DARFUR: This is my third visit to the camps around El Fasher now, and every time they throw up something different. Abu Shouk was expanding rapidly during my first visit. This was just at the end of the first phase of the conflict, when the Janjaweed and government forces were still engaged in large-scale attacks on civilian targets. People were arriving in large numbers on a daily basis.
I returned about eight months later, shortly after the Darfur Peace Agreement had been signed, to find that the camp residents were angry in a way that I hadn’t seen before. The flaws in the DPA and their support for Abdelwahid Mohammed Nur (who didn’t sign up) meant that the largely Fur population was politicised in a way that was new. They knew what they wanted and felt they had been stitched up. Tensions with other tribes were on the rise.
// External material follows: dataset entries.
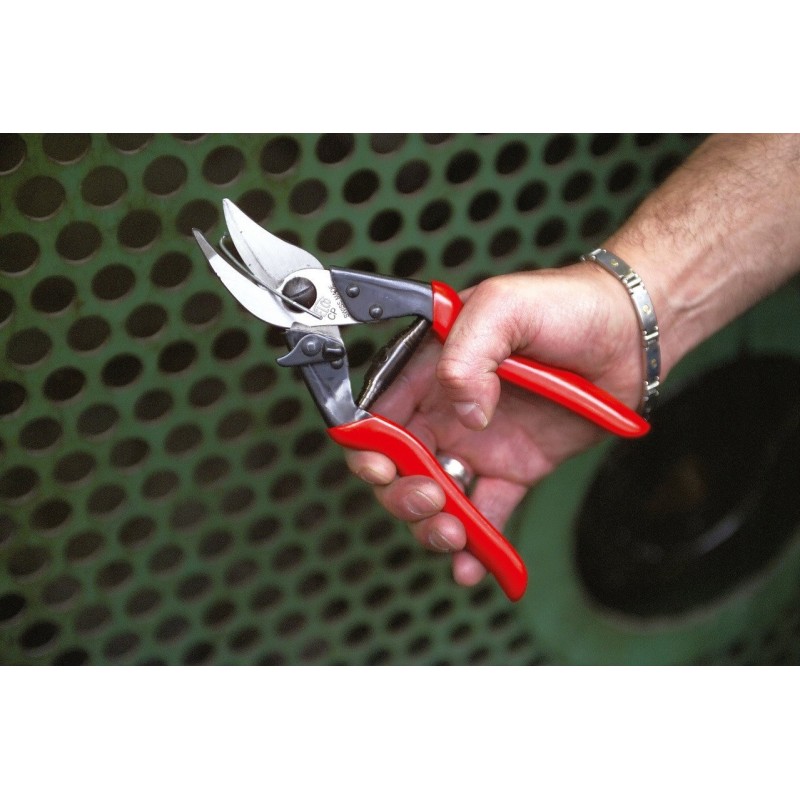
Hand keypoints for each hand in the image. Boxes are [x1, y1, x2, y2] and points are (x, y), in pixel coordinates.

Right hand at [345, 261, 645, 586]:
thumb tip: (462, 415)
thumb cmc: (567, 305)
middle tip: (433, 499)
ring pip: (437, 498)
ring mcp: (480, 443)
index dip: (369, 449)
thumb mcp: (504, 307)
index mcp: (430, 371)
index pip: (378, 418)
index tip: (383, 470)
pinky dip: (478, 546)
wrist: (632, 333)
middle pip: (399, 468)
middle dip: (403, 496)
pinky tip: (474, 566)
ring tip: (456, 537)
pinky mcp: (515, 469)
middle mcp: (447, 411)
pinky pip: (487, 513)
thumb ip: (465, 355)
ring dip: (434, 527)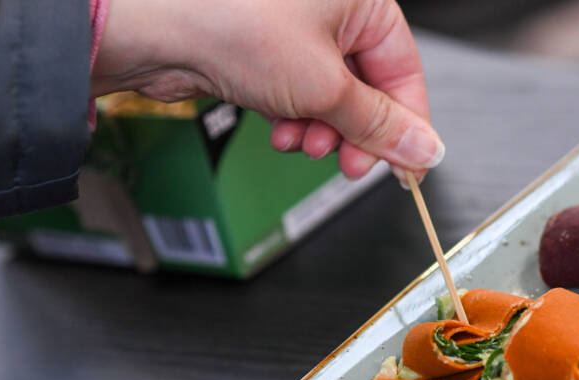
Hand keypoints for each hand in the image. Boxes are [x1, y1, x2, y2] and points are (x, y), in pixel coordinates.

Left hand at [92, 0, 441, 181]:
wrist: (153, 27)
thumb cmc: (231, 23)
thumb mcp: (325, 88)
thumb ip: (380, 125)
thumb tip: (425, 149)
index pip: (404, 70)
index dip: (408, 124)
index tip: (407, 164)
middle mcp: (331, 9)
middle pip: (367, 88)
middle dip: (356, 132)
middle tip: (351, 165)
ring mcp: (296, 30)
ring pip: (331, 97)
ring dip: (322, 131)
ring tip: (303, 142)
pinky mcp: (266, 51)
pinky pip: (299, 95)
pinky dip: (295, 119)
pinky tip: (280, 131)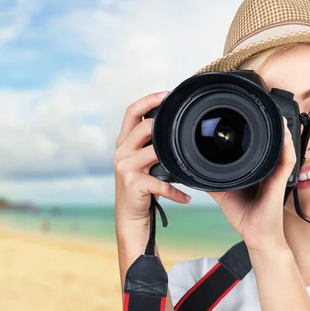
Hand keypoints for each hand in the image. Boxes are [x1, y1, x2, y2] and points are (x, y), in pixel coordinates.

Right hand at [114, 91, 191, 246]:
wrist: (130, 216)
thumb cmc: (141, 187)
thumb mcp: (141, 162)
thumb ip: (150, 145)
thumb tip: (173, 128)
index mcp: (123, 142)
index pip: (131, 112)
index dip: (148, 99)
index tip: (166, 94)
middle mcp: (121, 151)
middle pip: (144, 126)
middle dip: (164, 126)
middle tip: (182, 131)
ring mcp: (125, 167)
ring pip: (154, 150)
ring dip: (174, 158)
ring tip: (187, 164)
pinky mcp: (133, 183)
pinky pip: (161, 183)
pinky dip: (176, 193)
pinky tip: (186, 198)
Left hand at [207, 119, 295, 251]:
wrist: (257, 237)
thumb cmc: (245, 216)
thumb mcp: (223, 193)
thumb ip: (212, 179)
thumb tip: (194, 169)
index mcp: (256, 169)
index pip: (256, 145)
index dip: (250, 129)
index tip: (242, 115)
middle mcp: (268, 169)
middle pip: (270, 142)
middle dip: (268, 125)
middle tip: (261, 108)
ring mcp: (276, 174)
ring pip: (281, 147)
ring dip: (279, 130)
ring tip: (275, 113)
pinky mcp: (281, 182)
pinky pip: (287, 161)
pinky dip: (286, 146)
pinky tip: (283, 133)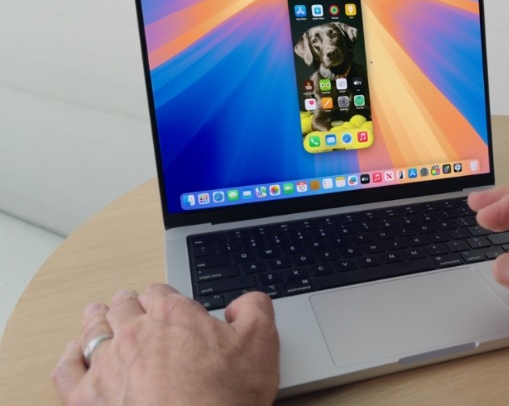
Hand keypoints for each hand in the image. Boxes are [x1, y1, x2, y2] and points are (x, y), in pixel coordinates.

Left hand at [53, 284, 279, 405]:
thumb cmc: (225, 397)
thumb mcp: (261, 344)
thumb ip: (255, 309)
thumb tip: (245, 302)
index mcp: (173, 315)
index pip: (159, 291)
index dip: (164, 297)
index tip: (168, 307)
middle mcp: (135, 333)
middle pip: (123, 305)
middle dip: (128, 304)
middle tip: (132, 307)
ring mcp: (107, 364)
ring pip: (93, 330)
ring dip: (97, 320)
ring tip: (98, 317)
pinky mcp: (87, 397)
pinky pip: (67, 369)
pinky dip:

Now there is a new dimension. It has long been known that rebels have been in and out of the camps visiting relatives and sometimes hiding weapons. This time Khartoum is getting in on the act, allowing weapons to reach the tribes that have fought alongside government troops in the past. The camps that were once safe havens are now riven by the same tribal tensions that the government has exploited across Darfur. See my piece in The Times
These divisions are not real. Darfur’s tribes have a long history of rubbing along rather well. Any differences could be solved be sitting down together under a shady tree, and coming up with a compromise – often involving a few unfortunate goats. But throw in a stack of cheap Chinese-made AK47s, undermine the traditional authority of the sheikhs and suddenly those differences become divisions. The roots of this conflict are not tribal, but the government has cleverly nurtured historic slights, grievances and misunderstandings to keep its opponents on the run.
What is happening in the camps is really a microcosm of the whole of Darfur.